**Exercise description:**
Where the records hold the string "that", show the whole line it sits on.

**Revision tracking records:**
=== Begin Enclosure ===

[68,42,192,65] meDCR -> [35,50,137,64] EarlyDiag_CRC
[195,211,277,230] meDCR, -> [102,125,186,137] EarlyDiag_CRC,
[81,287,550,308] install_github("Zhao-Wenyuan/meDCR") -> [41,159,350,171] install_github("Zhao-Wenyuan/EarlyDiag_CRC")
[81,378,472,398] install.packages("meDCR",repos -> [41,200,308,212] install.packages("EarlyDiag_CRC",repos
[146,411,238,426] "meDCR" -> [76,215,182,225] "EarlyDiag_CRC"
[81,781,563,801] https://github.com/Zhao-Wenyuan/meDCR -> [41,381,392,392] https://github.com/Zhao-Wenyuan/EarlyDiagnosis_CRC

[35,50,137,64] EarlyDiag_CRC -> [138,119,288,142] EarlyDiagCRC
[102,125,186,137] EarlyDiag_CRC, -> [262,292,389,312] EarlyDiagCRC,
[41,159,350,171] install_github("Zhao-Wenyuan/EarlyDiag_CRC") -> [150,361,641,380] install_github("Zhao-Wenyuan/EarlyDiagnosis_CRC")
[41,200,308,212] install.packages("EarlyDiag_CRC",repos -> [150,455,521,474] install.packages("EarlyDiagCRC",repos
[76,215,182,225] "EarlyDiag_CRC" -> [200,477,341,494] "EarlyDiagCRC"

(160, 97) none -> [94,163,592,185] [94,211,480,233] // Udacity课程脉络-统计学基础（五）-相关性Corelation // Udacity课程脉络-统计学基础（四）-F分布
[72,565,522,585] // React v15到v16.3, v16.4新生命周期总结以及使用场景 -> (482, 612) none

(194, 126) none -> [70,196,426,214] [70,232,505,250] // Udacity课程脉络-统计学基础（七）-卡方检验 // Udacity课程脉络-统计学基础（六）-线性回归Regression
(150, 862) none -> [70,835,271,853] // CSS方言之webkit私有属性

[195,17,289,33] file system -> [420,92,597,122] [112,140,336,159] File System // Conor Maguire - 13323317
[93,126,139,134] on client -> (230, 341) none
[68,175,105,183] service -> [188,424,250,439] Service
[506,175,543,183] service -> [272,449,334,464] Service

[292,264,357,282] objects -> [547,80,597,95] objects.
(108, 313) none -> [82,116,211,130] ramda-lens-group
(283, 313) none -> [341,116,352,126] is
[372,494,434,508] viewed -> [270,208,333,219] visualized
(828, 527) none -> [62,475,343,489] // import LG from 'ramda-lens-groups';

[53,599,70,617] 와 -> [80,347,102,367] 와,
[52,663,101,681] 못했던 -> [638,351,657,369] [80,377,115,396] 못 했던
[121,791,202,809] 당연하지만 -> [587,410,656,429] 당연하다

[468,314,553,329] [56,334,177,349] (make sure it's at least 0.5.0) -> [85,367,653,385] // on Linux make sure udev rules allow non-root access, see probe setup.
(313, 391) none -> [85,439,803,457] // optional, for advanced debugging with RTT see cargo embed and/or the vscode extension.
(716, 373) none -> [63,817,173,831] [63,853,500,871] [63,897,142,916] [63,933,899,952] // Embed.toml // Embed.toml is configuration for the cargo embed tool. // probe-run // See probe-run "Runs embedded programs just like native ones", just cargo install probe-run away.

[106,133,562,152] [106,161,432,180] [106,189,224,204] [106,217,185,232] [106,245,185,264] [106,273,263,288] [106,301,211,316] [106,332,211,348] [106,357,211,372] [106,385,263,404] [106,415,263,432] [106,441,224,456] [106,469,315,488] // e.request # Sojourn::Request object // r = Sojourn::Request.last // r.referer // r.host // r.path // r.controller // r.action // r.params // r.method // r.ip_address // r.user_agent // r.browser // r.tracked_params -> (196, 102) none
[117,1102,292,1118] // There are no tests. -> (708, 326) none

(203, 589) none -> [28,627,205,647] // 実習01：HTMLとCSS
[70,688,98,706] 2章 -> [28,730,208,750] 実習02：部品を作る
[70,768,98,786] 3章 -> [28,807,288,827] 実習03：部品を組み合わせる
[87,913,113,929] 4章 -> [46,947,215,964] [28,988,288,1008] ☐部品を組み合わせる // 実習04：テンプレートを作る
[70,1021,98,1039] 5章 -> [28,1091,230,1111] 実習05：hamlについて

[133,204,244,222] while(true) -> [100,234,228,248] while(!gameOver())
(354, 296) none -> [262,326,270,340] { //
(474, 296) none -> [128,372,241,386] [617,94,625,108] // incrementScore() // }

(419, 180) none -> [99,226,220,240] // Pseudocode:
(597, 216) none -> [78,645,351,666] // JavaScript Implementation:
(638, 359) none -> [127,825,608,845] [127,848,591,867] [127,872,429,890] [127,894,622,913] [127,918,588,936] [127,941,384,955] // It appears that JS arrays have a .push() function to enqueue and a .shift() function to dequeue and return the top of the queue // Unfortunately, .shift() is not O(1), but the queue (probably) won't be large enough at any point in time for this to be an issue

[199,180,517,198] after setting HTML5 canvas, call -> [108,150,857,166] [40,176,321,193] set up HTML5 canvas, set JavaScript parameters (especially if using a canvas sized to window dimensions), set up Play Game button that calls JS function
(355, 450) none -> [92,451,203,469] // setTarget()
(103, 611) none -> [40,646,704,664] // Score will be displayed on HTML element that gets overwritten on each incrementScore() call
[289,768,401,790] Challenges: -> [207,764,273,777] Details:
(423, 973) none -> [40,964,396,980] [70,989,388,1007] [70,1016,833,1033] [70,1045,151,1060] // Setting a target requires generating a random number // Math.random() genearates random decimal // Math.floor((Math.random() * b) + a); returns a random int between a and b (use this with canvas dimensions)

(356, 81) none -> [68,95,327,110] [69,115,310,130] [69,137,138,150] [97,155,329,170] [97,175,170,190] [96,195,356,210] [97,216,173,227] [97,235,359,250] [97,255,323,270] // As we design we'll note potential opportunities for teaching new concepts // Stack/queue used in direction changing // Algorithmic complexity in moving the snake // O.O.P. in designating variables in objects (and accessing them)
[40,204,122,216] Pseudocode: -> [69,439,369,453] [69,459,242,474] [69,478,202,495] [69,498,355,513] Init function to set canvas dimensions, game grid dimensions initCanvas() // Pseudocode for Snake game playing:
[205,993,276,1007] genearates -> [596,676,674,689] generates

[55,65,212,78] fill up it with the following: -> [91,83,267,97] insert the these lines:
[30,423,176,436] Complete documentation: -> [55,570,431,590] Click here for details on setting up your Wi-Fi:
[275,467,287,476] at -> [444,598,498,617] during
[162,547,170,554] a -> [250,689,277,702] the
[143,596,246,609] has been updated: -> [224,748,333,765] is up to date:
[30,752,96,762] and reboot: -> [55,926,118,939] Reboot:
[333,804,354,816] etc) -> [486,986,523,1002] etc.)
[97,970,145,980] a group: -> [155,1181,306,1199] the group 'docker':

=== End Enclosure ===

**Response to the task:**
(638, 359) none -> [127,825,608,845] [127,848,591,867] [127,872,429,890] [127,894,622,913] [127,918,588,936] [127,941,384,955] // It appears that JS arrays have a .push() function to enqueue and a .shift() function to dequeue and return the top of the queue // Unfortunately, .shift() is not O(1), but the queue (probably) won't be large enough at any point in time for this to be an issue
[199,180,517,198] after setting HTML5 canvas, call -> [108,150,857,166] [40,176,321,193] set up HTML5 canvas, set JavaScript parameters (especially if using a canvas sized to window dimensions), set up Play Game button that calls JS function
(103, 611) none -> [40,646,704,664] // Score will be displayed on HTML element that gets overwritten on each incrementScore() call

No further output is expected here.